GESCHIEDENIS
VAN ATHENE
De
Griekse militaire junta
(Regime van de kolonels)
Anti-junta beweging
Burgerrechten
werden onderdrukt, speciale militaire tribunalen werden opgericht
en politieke partijen werden verboden. Duizenden werden ervan
verdacht communist te zijn en politieke tegenstanders werden gevangen
gezet of uitgewezen naar een ver verwijderd Grieks eiland. Onder
het bewind van Papadopoulos werd zowel door de veiligheidspolitie
als door de militaire politie gemarteld.
In
1968 al werden tal van militante groepen die tot democratie opriepen
gevormd zowel in het buitenland als in Griekenland. Deze omvatten
onder andere PAK, Democratische Verdediging, de Socialistische
Democratische Unie alsook groeperingen van de volledige linkervleugel
van het Griekse politieke spectrum waarvan grote delen (als de
KKE) nog voor de junta buiten de wet waren gesteld. De eerste
echte actie tegen de junta was de moordpoging op Papadopoulos
door Alexandros Panagoulis.
Moordaanslag
De
gebeurtenissen vonden plaats op de ochtend van 13 augustus 1968
toen Papadopoulos, geëscorteerd door zijn persoonlijke veiligheidsagenten
in auto’s en op motoren, van zijn zomerverblijf in Lagonisi
naar Athene reed. Op een plaats langs de kustweg waar de limousine
van Papadopoulos moest vertragen gooide Alexandros Panagoulis
een bom. Papadopoulos ontkwam zonder kleerscheuren. In een interview
dat hij aan de Italiaanse journaliste Oriana Fallaci gaf, zei
Panagoulis: “Ik wilde de man niet doden. Ik kan geen man
doden. Ik wilde een tiran doden.”.
Panagoulis
werd een paar uur later aangehouden in een grot nabij de zee nadat
de boot die voor zijn ontsnapping moest zorgen niet was komen
opdagen. Hij werd overgebracht naar de kantoren van de militaire
politie (ESA) waar hij ondervraagd werd, geslagen en gemarteld.
Op
3 november 1968 verscheen Panagoulis voor het militaire tribunaal
waar hij, samen met andere leden van Nationale Weerstand, op 17
november ter dood werd veroordeeld. Hij werd overgebracht naar
het eiland Aegina voor de uitvoering van het vonnis. Als gevolg
van internationale politieke druk werd hij niet geëxecuteerd
maar op 25 november 1968 opgesloten in de Militaire gevangenissen
van Bogiati (S.F.B.).
Alexander
Panagoulis weigerde elke medewerking met de junta en werd daarom
fysisch en mentaal gemarteld. Op 5 juni 1969 ontsnapte hij uit
de gevangenis maar werd kort daarop gevat en tijdelijk naar het
Goudi kamp gestuurd. Hij werd uiteindelijk in afzondering geplaatst
in Bogiati van waaruit hij verschillende mislukte ontsnappingspogingen
ondernam.
Naar
verluid weigerde hij verschillende aanbiedingen voor amnestie
van de junta. In augustus 1973, na vier en een half jaar in de
gevangenis, genoot hij van een algemene amnestie die het militaire
regime aan alle politieke gevangenen gaf tijdens een mislukte
poging van Papadopoulos om zijn bewind te liberaliseren. Later,
na het herstel van de democratie, werd Panagoulis tot parlementslid
verkozen. Hij werd aanzien als een symbool voor de strijd om de
democratie in Griekenland te herstellen.
Uitbreiding van de Beweging
De
begrafenis van George Papadreaou Sr. op 1 november 1968 werd een
spontane massademonstratie tegen de junta. Duizenden Atheners
overtraden een militair bevel en volgden de kist tot aan het kerkhof.

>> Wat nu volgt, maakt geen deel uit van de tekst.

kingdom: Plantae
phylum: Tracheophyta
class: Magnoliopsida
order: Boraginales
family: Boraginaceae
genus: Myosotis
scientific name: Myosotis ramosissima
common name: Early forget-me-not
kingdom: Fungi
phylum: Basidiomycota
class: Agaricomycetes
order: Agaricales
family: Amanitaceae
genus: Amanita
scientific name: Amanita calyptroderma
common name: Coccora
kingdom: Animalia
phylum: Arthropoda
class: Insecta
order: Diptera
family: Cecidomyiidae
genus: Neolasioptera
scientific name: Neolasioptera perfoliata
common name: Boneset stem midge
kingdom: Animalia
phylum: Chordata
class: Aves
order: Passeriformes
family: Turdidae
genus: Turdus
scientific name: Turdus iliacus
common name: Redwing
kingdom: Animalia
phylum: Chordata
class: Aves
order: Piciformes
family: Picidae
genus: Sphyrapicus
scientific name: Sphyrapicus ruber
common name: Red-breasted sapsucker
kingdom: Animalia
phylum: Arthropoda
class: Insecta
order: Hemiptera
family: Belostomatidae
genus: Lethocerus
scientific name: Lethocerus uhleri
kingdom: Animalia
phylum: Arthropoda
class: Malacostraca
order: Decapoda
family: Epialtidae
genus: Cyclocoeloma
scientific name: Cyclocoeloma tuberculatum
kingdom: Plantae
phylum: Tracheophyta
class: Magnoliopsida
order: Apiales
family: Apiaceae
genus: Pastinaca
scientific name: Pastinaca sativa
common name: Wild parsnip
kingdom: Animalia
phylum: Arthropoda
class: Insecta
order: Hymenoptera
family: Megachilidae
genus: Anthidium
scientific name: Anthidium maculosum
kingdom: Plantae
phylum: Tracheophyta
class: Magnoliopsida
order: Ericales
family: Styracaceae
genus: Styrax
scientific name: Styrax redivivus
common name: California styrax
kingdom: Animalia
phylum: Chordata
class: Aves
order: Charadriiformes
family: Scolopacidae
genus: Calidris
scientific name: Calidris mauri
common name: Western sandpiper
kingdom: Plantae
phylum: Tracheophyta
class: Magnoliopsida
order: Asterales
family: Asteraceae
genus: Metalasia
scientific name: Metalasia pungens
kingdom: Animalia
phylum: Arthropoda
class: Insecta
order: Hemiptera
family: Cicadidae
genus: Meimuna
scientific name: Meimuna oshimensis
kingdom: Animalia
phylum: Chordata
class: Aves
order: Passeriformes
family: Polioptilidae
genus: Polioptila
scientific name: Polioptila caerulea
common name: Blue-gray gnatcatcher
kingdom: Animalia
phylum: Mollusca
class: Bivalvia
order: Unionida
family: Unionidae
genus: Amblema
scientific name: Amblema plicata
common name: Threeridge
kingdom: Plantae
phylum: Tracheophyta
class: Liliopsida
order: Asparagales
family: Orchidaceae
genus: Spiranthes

De regering reageerde door 41 personen aan te houden.
Op
28 maart 1969, na twee jaar die gekenmerkt waren door censuur,
politieke arrestaties en marteling, sprak Giorgos Seferis (die
in 1963 de Nobelprijs voor Literatuur gekregen had) zich tegen
de junta uit. Hij deed zijn verklaring op de BBC World Service
met gelijktijdige verspreiding ervan naar alle Atheense kranten.
In zijn toespraak tegen de kolonels verklaarde hij passioneel:
“Deze onregelmatigheid moet eindigen.”. Seferis stierf
voor het einde van de junta. Ook zijn begrafenis, op 20 september
1972, werd een massademonstratie tegen de militaire regering.
Ook
in 1969 kwam de film “Z” van Costa Gavras uit gebaseerd
op een boek van de gevierde linkse schrijver Vassilis Vassilikos.
De verboden film stelde een (nauwelijks) gefictionaliseerde versie
voor van de gebeurtenissen betreffende de moord op de EDA politicus
Gregoris Lambrakis in 1963. De film werd gemaakt om uiting te
geven aan de verbijstering over de junta. De filmmuziek was van
de hand van, door de junta opgesloten, Mikis Theodorakis en ze
werd het land in gesmokkeld om bij de andere inspirerende ondergrondse
Theodorakis muziek gevoegd te worden.
Internationaal Protest
De
junta verbande duizenden omdat ze zogenaamd communisten waren
en/of “vijanden van het land”. De meesten werden verbannen
naar een verlaten Grieks eiland als Makronisos, Yaros, Youra of
onbewoonde eilanden als Leros, Agios Eustratios of Trikeri.
De
bekendste werden naar het buitenland in ballingschap gestuurd.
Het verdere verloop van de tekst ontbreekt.